Configuring Granica Screen
Once you've installed the Granica platform with Granica Screen enabled, it's time to start monitoring and protecting your data. This can be managed through the Granica CLI interface.
1. Identify data to be protected by Granica Screen
Granica Screen supports scanning existing data stored in Amazon S3 or Google Cloud Storage (GCS). The first step is to identify buckets or data of interest are identified, which might be all buckets within your organization! The data of interest can then be configured for scanning in the Granica policy.
Currently, the following file types are supported - unsupported files will be skipped and will not affect the scanning process.
|File Type||Extensions||Scan Method||Available Now|
|Big Data||.parquet, .snappy.parquet||Structured Parsing||Yes|
|Comma/tab separated||.csv, .tsv||Structured Parsing||Yes|
|Text||.json, .txt, .html, etc.||Intelligent Parsing||Yes|
|Archived/Compressed||.gz, .zip||Decompress and Parse||Yes|
|Image||.jpeg, .png, .tiff||OCR||Coming soon|
|Document||.pdf, .doc, .xlsx, .pptx||Intelligent Parsing||Coming soon|
2. Specify types of sensitive data to identify
Within the Granica policy, the set of sensitive data to identify can be configured.
Currently, the following types of sensitive data are supported by standard classifiers. Custom classifiers can also be specified in addition to these, and Granica is continuously adding support for additional types of sensitive data.

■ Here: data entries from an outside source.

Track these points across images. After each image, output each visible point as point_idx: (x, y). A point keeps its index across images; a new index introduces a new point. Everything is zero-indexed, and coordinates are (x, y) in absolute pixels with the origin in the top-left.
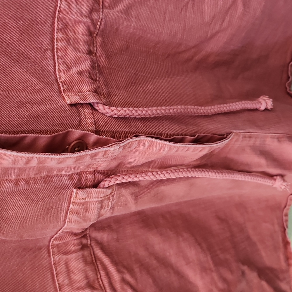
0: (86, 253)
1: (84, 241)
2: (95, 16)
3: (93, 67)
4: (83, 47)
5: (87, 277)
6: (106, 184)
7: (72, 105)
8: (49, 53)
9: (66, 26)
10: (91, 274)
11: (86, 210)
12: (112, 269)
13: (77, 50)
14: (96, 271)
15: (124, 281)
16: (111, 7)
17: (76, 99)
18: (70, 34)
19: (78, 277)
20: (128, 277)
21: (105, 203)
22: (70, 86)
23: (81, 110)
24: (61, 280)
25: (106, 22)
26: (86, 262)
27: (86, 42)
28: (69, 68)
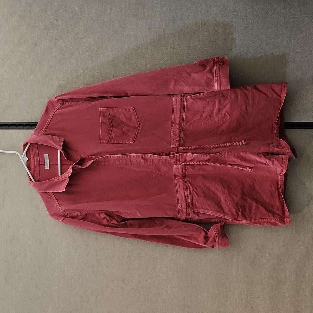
0: (184, 182)
1: (184, 179)
2: (180, 128)
3: (180, 139)
4: (178, 135)
5: (183, 187)
6: (182, 164)
7: (172, 147)
8: (170, 138)
9: (174, 131)
10: (185, 187)
11: (179, 170)
12: (191, 187)
13: (176, 136)
14: (187, 187)
15: (193, 190)
16: (185, 125)
17: (173, 146)
18: (175, 133)
19: (182, 187)
20: (195, 190)
21: (184, 169)
22: (173, 144)
23: (175, 148)
24: (177, 187)
25: (184, 129)
26: (184, 184)
27: (179, 134)
28: (174, 140)
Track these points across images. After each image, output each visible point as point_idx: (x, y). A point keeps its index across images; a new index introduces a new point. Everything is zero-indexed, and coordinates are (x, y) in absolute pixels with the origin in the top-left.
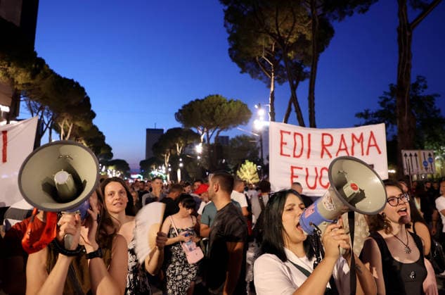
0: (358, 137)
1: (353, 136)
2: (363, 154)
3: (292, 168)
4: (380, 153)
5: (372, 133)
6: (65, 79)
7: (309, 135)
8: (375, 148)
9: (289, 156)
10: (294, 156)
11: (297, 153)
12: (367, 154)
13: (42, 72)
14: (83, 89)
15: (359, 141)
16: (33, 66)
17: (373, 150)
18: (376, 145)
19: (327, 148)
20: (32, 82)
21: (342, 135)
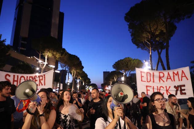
0: (176, 73)
1: (174, 73)
2: (179, 80)
3: (147, 86)
4: (188, 79)
5: (182, 71)
6: (72, 55)
7: (153, 73)
8: (185, 78)
9: (145, 81)
10: (147, 82)
11: (149, 80)
12: (182, 80)
13: (64, 53)
14: (79, 58)
15: (176, 75)
16: (62, 51)
17: (184, 78)
18: (185, 76)
19: (162, 78)
20: (61, 57)
21: (168, 73)
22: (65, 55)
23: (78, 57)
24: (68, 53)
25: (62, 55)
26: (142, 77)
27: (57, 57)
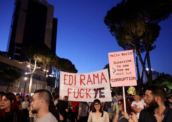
0: (96, 76)
1: (94, 75)
2: (99, 83)
3: (68, 89)
4: (107, 82)
5: (102, 73)
7: (75, 76)
8: (104, 80)
9: (67, 84)
10: (69, 84)
11: (71, 83)
12: (101, 83)
13: (54, 58)
15: (96, 77)
16: (51, 56)
17: (104, 81)
18: (105, 79)
19: (82, 81)
20: (52, 61)
21: (89, 75)
22: (56, 60)
23: (70, 61)
24: (58, 57)
25: (52, 59)
26: (65, 79)
27: (48, 62)
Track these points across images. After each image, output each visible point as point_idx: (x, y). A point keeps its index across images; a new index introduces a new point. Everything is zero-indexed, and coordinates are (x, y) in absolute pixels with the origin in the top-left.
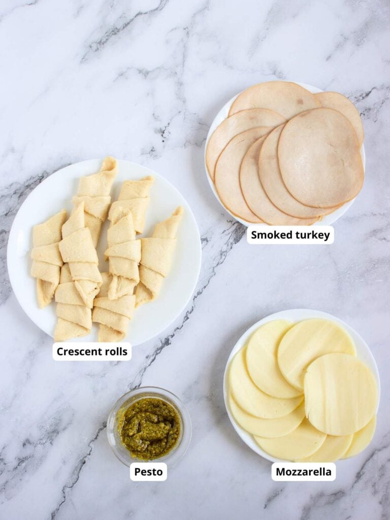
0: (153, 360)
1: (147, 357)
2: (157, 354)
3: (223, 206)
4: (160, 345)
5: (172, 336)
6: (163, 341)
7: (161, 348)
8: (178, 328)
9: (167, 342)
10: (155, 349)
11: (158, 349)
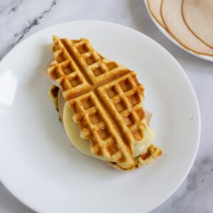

|Phone Number||A telephone number. Supports phone number formats from around the world.|
|Email Address||An email address.|
|Social Security Number||A US social security number, excluding invalid social security numbers.|
|Credit Card / Debit Card Number||Supports payment cards issued by most vendors globally.|
|Vehicle Identification Number||Unique code used by automotive industry to identify an individual motor vehicle.|
|ABA Routing Number||American Bankers Association identifier for a specific financial institution to facilitate payment processing|
|US Driver License Number||Alphanumeric identifier for a driver license. Supports variations in format across the US.|
|Passport Number||Alphanumeric identifier for a passport. Supports variations in format around the world.|
|Street Address||A street address. Includes subtypes US address, UK address, Dutch address, Swedish address, German address|
|IP Address||Numerical label identifying a host on a network. Supports IPv4 and IPv6.|
|Password||A cleartext password.|
|Person Name||A person's name, which can include first names, middle names or initials, and last names.|
|Tracking link||A link from a shipping carrier for delivery tracking, which may link to a public page with a name, address, or other information|
|Latitude/Longitude||A pair of coordinates identifying a location, with at least 3 decimal points of precision.|
|Device ID||Identifier for specific mobile device, commonly used for advertising. Examples include Apple IDFA ID, Android AAID/GAID, MAID(Mobile Ad ID)|
|User ID||Alphanumeric unique user identifier. Supports common unique ID formats.|
3. Specify report format and location
After the data is scanned, Granica Screen generates reports for each instance of sensitive data identified. The format and location of this report can be customized as follows within the Granica policy.
|Output format||json, csv, parquet|
|Output compression||none, gzip, snappy (parquet only)|
|Output location||An AWS S3 or GCS location. If unspecified, a bucket will automatically be created.|
The generated report includes the following information for each instance of sensitive data:
|n||bigint||Index of result within result file|
|obj_key||string||The cloud object containing this instance of sensitive data|
|classification_type||string||The type of sensitive data identified|
|offset||bigint||The offset location within an unstructured file|
|classified_size||bigint||The length of the result within an unstructured file|
|row||bigint||The row number of a result within a tabular file|
|col||bigint||The column number of a result within a tabular file|
|column_name||bigint||The column name of a result within a tabular file, when available|
4. Specify the redacted output format
In addition to generating a detection report, Granica Screen can directly redact sensitive data from a file and create a sanitized copy of the data at a separately configured cloud location. Appropriately redacted data can then be used in broader contexts to enable additional use cases while managing privacy risk.
A variety of redaction formats are supported, along with additional customization options.
|Redaction||Removal of sensitive data without replacement|
|Replacement||Replacement of sensitive data with a fixed value|
|Size-preserving replacement||Replacement of sensitive data with a value of equal length, e.g. XXXX|
|Replace with sensitive data type||Replacement of sensitive data with a label identifying the type of sensitive data, e.g. [EMAIL]|
Support for pseudonymization, encryption, and more is coming soon.